Near the end of an interview: “I didn’t like you as soon as you walked through that door. I just don’t like you, I don’t know why.” A brief pause, and I reply “You don’t have to like me; I will do my best to treat you anyway.”
He had been sullenly difficult throughout our conversation, and a tiny part of me felt no sympathy for this nearly 400-lb man with so much coronary artery disease that he had no viable placements for stents. It was the end of my cardiology month, and I'd become jaded by the sheer number of morbidly obese patients with 30+ pack year smoking histories I’ve seen in my evaluations of acute coronary syndrome.
At that point, all I could do was complete the physical exam; I had silently agreed with his own assessment that there was nothing we could do for him. I half hoped he would leave AMA (against medical advice), as he had blithely told me: “I can just walk out any time.” I checked the charts and saw that he did indeed leave AMA during his last admission.

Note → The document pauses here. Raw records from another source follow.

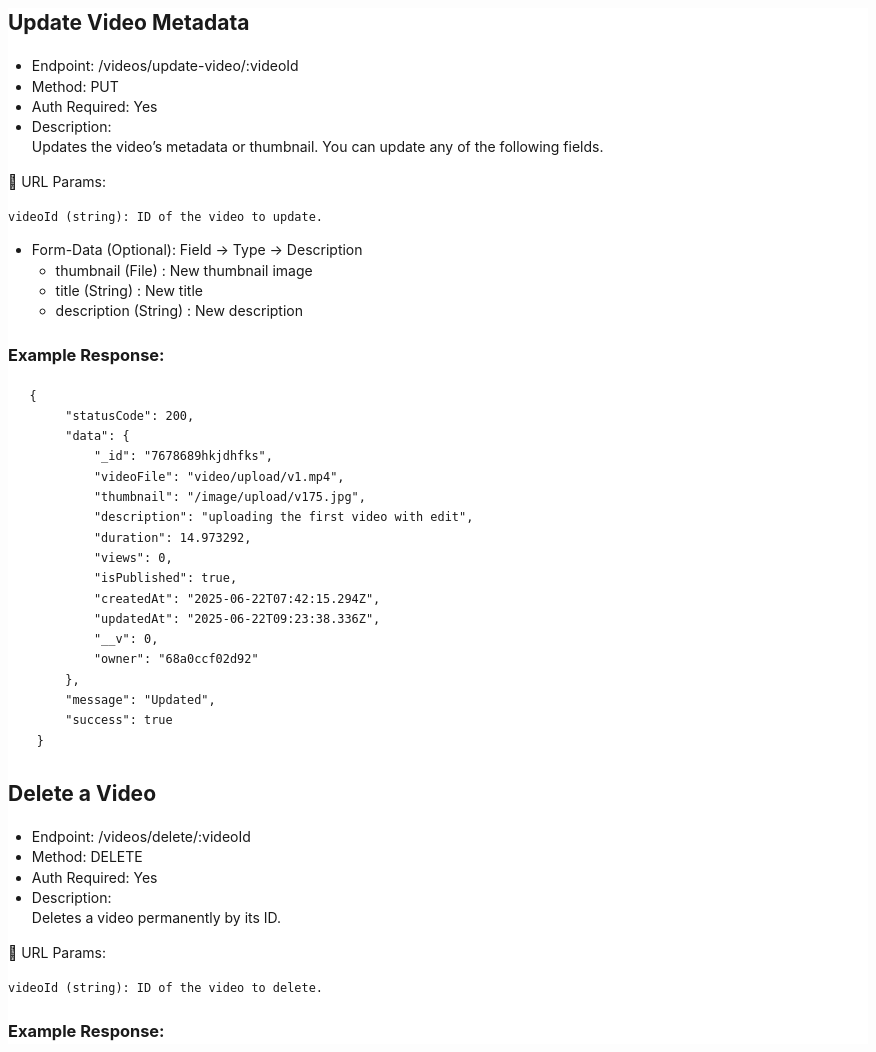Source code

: 
## Update Video Metadata

- Endpoint: /videos/update-video/:videoId
- Method: PUT
- Auth Required: Yes
- Description:  
  Updates the video’s metadata or thumbnail. You can update any of the following fields.

🔸 URL Params:

    videoId (string): ID of the video to update.

- Form-Data (Optional):
   Field -> Type -> Description
  - thumbnail (File) : New thumbnail image
  - title (String) : New title
  - description (String) : New description

### Example Response:

       {
            "statusCode": 200,
            "data": {
                "_id": "7678689hkjdhfks",
                "videoFile": "video/upload/v1.mp4",
                "thumbnail": "/image/upload/v175.jpg",
                "description": "uploading the first video with edit",
                "duration": 14.973292,
                "views": 0,
                "isPublished": true,
                "createdAt": "2025-06-22T07:42:15.294Z",
                "updatedAt": "2025-06-22T09:23:38.336Z",
                "__v": 0,
                "owner": "68a0ccf02d92"
            },
            "message": "Updated",
            "success": true
        }

## Delete a Video

- Endpoint: /videos/delete/:videoId
- Method: DELETE
- Auth Required: Yes
- Description:  
  Deletes a video permanently by its ID.

🔸 URL Params:

    videoId (string): ID of the video to delete.

### Example Response:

Several hours later, halfway through rounds, our attending got a page for this patient. “He left AMA, didn’t he?” I asked. “No, he’s having extreme bradycardia and has a lot of chest pain right now.” I warned her that the patient was not very pleasant.
To my surprise, the patient was in tears when we arrived. He apologized profusely to me “for being an asshole,” and I was very much taken aback. The attending, bemused, cut his apology short to explain to him that he needed a temporary pacemaker. Immediately. There was a back and forth between the attending and the patient’s wife, who said that the patient really did not want any more procedures but she thought he should have it. The attending looked expectantly at the patient.
To my surprise, he looked at me. “What do you think I should do?”
The attending started, “I think you should get a temporary -”
“No, what do YOU think?” He continued looking directly at me. “I want your opinion. I trust you.”
Flustered, I tried to muster a confident reply when I was really just parroting my attending’s words. He agreed to it.
I never expect patients to apologize to me for poor behavior; as a future psychiatrist, I have encountered abysmal behavior and I come to expect it whenever I steel myself to talk to a psych patient. I did not in the inpatient medicine setting, and I thought I had handled him poorly. His misplaced but genuine trust moved me, and it was humbling to talk to him afterwards when everyone had left. “You were kind to me when I didn’t deserve it,” he said.
It had only been a few weeks since I had started my cardiology rotation, and I was shocked to realize how quickly I had forgotten that patients are genuinely fearful when they think they are dying of a heart attack. It’s easy for me to casually look them over and write them off as atypical chest pain, stable for discharge from a cardiac standpoint, but it would’ve been equally easy to spend a minute to genuinely hear them out. For some reason, I take off my psychiatry hat when I’m on the medicine floors and focus only on their medical concerns. This rotation flew by, but I hope I’ll take his lesson with me when I’m back on the floors.